By 2007, after various delays and slow starts — and with many suppliers balking at the high costs and meager benefits of their investments in the technology — Walmart changed its RFID strategy. Neither it nor many suppliers completely abandoned it, but the promise to foment the smartest darn supply chain in the world, with every product landing at the right place at the right time, did not materialize.
RFID lets retailers identify individual items, cases or pallets the same way bar codes do, but wirelessly, with richer data and without need for a line of sight. But it was a solution looking for a problem. Today, RFID has landed a high-demand job: Helping retailers become more competitive with online sellers, through “omnichannel” sales — closing a sale on the buyer’s terms, whether in the store, on the Web, using social media, or through some combination of those channels.
According to market research firm Monetate, one in five online purchases were made on a mobile device in 2012. That jumped nearly 50 percent, to one in three, in 2013. Knowing its customers will stand inside a Macy’s (M) store and comparison shop, the company is making sure that what its website says is in the store is actually in the store.
“RFID enables frequent [inventory] counting, which enables inventory accuracy. You can’t be great at omnichannel without having high confidence at the store level, at the size and color level,” said Bill Connell, Macy’s senior VP of logistics and operations.
“Hindsight is always 20/20,” said Bill Hardgrave, dean of Auburn University’s College of Business. Hardgrave founded and directed the RFID Research Center at the University of Arkansas until 2010, where he led research into various RFID applications for Walmart and other retailers. “But when we look back, it almost seems silly that we started it as a supply chain tool. If you think about the way many manufacturing centers and distribution centers operate, for many retailers those were already Six Sigma. How much more efficiency or accuracy can you squeeze out of that? Well, by definition of Six Sigma, there’s not much left to squeeze out.”
Yet some retailers found RFID to be useful as they continued to tinker with it. In 2009, Macy’s started piloting the technology in its Bloomingdale SoHo location. “We tagged virtually everything in the store and began scanning and doing cycle counts,” Connell explained.
The tags, which contain a simple chip and antenna, are embedded into product pricing labels, such as those that hang from apparel. They are powered by the radio signal emitted from readers, which can be hand-held or fixed in place. It allows store associate to check the inventory of an entire rack of hanging dress shirts, for example, by simply walking around the display with a handheld reader. Software then displays a list of sizes or styles that need to be replenished, and the associate can narrow in on the needed items in the stockroom by turning the reader to a “Geiger counter” setting.
Attempting this kind of replenishment by visually inspecting items or scanning bar codes would take an untenable amount of time. “You can count [inventory] once or twice a year with bar codes with limited accuracy, because the person can be distracted, or scan the same code twice,” Connell explained. “We can count up to 24 times a year using RFID. It just enables us to keep inventory accuracy in the high 90s [in terms of percentage].”

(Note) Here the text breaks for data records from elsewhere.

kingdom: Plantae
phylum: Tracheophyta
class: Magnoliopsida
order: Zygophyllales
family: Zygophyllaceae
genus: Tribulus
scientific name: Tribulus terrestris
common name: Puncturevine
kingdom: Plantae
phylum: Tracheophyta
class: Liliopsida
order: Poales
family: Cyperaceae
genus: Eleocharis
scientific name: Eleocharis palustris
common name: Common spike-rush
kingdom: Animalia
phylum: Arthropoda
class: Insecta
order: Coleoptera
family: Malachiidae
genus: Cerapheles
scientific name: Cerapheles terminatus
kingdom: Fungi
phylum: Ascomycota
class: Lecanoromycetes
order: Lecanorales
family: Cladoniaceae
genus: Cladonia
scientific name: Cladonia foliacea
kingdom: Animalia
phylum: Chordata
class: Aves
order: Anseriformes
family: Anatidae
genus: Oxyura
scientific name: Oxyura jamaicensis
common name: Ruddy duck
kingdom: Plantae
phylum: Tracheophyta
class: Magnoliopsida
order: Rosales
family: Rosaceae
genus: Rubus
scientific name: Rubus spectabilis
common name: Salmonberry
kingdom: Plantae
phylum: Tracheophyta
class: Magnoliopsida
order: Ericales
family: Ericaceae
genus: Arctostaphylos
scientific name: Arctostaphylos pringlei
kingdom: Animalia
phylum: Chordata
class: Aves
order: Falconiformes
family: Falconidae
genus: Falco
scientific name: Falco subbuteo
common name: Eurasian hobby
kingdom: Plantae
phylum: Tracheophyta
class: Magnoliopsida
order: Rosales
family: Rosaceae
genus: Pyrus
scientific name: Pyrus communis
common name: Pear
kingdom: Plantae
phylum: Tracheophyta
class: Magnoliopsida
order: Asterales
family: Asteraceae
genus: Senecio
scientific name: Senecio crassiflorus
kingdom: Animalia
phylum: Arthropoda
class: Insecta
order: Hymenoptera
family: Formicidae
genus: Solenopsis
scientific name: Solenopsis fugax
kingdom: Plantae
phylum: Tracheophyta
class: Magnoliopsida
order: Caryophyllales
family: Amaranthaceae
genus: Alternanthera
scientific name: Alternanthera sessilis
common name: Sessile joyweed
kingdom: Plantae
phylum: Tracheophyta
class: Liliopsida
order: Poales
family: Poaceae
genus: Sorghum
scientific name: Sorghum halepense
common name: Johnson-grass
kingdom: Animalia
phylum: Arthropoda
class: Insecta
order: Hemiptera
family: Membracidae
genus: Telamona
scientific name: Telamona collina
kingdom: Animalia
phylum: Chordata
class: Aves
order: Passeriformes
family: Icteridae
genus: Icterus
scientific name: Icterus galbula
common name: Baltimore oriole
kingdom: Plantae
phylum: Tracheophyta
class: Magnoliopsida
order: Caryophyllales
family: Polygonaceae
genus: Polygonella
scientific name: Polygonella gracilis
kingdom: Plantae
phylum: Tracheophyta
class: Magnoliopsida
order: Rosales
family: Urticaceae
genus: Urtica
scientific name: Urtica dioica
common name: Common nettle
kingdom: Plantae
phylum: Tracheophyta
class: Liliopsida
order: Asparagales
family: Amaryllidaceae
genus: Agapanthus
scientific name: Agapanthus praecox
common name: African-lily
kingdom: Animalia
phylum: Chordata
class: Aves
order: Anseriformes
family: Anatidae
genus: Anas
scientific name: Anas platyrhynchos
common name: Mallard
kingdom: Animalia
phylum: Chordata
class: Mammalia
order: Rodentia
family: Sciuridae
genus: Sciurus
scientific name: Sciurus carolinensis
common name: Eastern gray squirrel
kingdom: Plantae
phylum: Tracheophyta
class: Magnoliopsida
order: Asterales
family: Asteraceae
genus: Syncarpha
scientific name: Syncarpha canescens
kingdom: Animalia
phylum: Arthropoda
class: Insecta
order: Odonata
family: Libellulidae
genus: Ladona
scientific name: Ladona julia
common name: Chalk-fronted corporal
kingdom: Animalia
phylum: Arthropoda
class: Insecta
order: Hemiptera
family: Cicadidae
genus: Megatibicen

Based on early pilot success, Macy’s began installing RFID infrastructure in all its 850 stores. Starting this month, Connell says, Macy’s is expanding substantially the number of vendors it is asking to ship items that are pre-tagged with RFID. By the end of the summer, the retailer plans to have half of all replenishment vendors sending RFID-tagged merchandise.
As it turns out, RFID helps retailers much more significantly on the sales floor than in their supply chains. This is especially true with apparel, which thanks to multiple size and color combinations can be troublesome to keep properly stocked. “A warehouse can be Six Sigma, but [inside] a store is No Sigma,” Hardgrave quipped. “Stores are chaotic. The processes are not repetitive; customers don’t behave the same way every day; the weather isn’t the same every day and that impacts buying patterns. So this is where RFID has the most value.”